Seperti hari ini, El sangat bersemangat berangkat ke kantor karena siang ini Alana minta tolong ditemani membeli hadiah ulang tahun untuk Kristof. Namun sepertinya kesenangannya harus diawali dengan hadirnya masa lalu El di hadapannya.
"Ladya? Ngapain di sini?" tanya El setelah sejenak tertegun hampir tak percaya menyaksikan mantan kekasihnya duduk cantik di sofa lobby atrium gedung lembaga.
"Mas, maaf aku mau mengganggumu pagi-pagi," katanya. Dia masih cantik dan mungil, membuat El selalu ingin melindunginya. Tapi entah, sekarang yang dirasakannya hanya kebas dari hancurnya hati di masa lalu.
"Iya nggak papa. Ke kantin aja ya, kita sambil cari kopi."
Kantin masih sepi, hanya ada beberapa orang yang sarapan atau minum kopi. El memesan teh manis panas dan kopi untuk Ladya.
"Kamu apa kabar?" tanya El, sebenarnya berat tapi dia memang ingin tahu apa kabar Ladya setelah bertemu di sini.
"Baik," jawab Ladya. Dia tersenyum. Masih cantik seperti beberapa tahun yang lalu. "Mas sendiri?"
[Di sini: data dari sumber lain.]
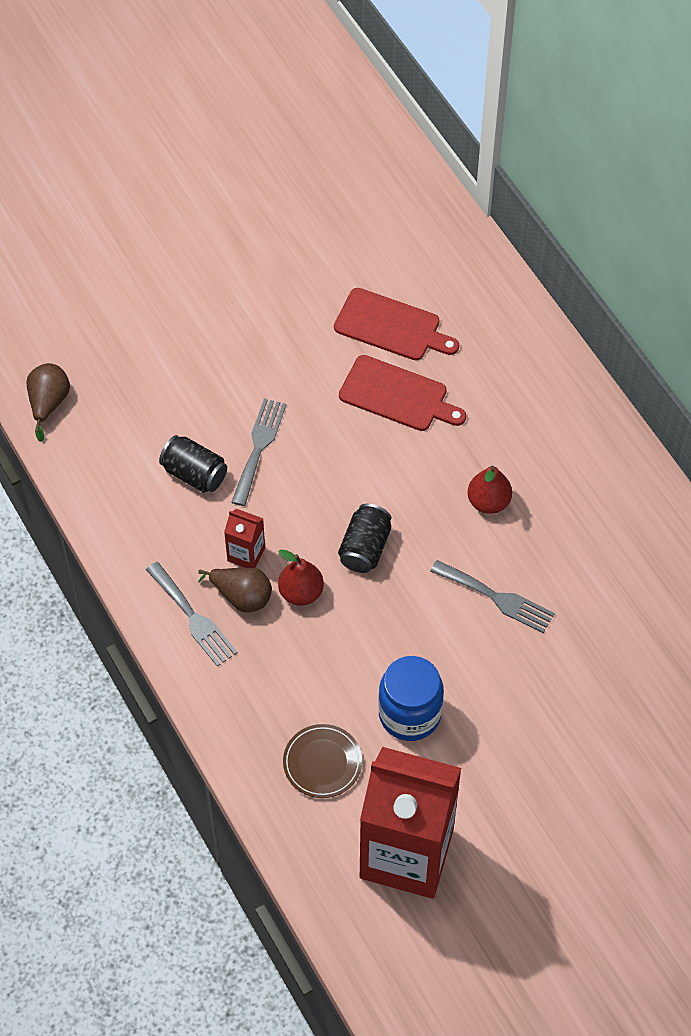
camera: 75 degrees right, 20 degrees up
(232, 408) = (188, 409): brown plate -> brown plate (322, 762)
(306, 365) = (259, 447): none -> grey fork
"Aku baik, sehat, aku senang kerja di sini," kata El. "Ada apa menemuiku?" tanya El to the point. Dia tidak ingin perbincangan ini berlangsung lama. Dia masih banyak pekerjaan dan enggan berlama-lama dengan mantan.
"Aku mau minta tolong," kata Ladya pelan. "Aku mau bercerai," katanya. El terhenyak.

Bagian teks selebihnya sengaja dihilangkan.